** Teks pilihan **
┌────────
Hasibullah Satrawi
Kolomnis
Akhirnya gencatan senjata antara Hamas dengan Israel tercapai. Kepastian ini disampaikan secara terpisah oleh Presiden Amerika Serikat (AS) Joe Biden dan Perdana Menteri Qatar, Syekh Muhammad bin Abdurrahman At-Thani pada 15 Januari sore waktu Doha, Qatar. Gencatan senjata fase pertama ini akan berlaku efektif per 19 Januari mendatang hingga 42 hari ke depan. Kemudian akan dilanjutkan dengan fase kedua dan fase ketiga (Aawsat.com, 15/01).
Beberapa hal yang disepakati dalam gencatan senjata tahap awal ini, di antaranya, pembebasan 33 sandera dari pihak Israel yang ditahan oleh Hamas. Mereka akan dibebaskan secara bertahap dalam kurun waktu 42 hari. Sementara pada masa yang sama, Israel akan melepaskan ratusan tahanan yang ditangkap setelah serangan 7 Oktober 2023 dan tidak terlibat dengan serangan tersebut. Israel juga sepakat untuk mulai menarik pasukannya dari Gaza, termasuk dari wilayah Rafah.
Beberapa hal sensitif yang belum disepakati dalam gencatan senjata fase pertama ini akan langsung dirundingkan sebelum masa gencatan senjata sekarang berakhir. Salah satunya terkait dengan pengelolaan Gaza pascaperang yang memantik perbedaan tajam. Tak hanya di antara Israel dengan Hamas, melainkan juga di antara Israel dan pemerintahan Amerika Serikat (AS), khususnya di bawah kepemimpinan Presiden Joe Biden.
Perundingan antara Hamas dengan Israel kali ini berlangsung di Doha dengan mediasi Qatar, Mesir, Amerika Serikat (AS) dan utusan khusus Presiden terpilih AS, Donald Trump. Keberadaan utusan khusus Donald Trump dalam perundingan kali ini harus mendapatkan perhatian dan pembahasan tersendiri. Mengingat ini salah satu pembeda utama antara perundingan sekarang dibanding perundingan-perundingan sebelumnya yang juga melibatkan para mediator sebagaimana di atas, termasuk AS. Namun perundingan yang ada selama ini acap berhenti di tengah jalan sekaligus membiarkan perang terus memakan korban.
└────────
** Petunjuk **
Menurut teks tentang gencatan senjata Hamas dan Israel di atas, berapa jumlah sandera dari pihak Israel yang akan dibebaskan pada gencatan senjata fase pertama?

** Data yang ditampilkan **
┌────────
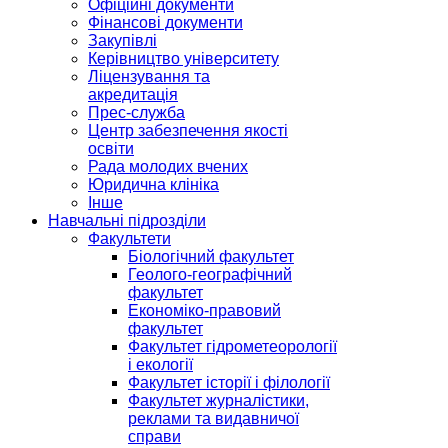
Офіційні документи
Фінансові документи
Закупівлі
Керівництво університету
Ліцензування та
акредитація
Прес-служба
Центр забезпечення якості
освіти
Рада молодих вчених
Юридична клініка
Інше
Навчальні підрозділи
Факультети
Біологічний факультет
Геолого-географічний
факультет
Економіко-правовий
факультет
Факультет гідрометеорології
і екології
Факультет історії і філології
Факультет журналістики,
реклами та видавничої
справи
└────────
** Hasil berikut **
Sebanyak 33 sandera akan dibebaskan secara bertahap dalam kurun waktu 42 hari.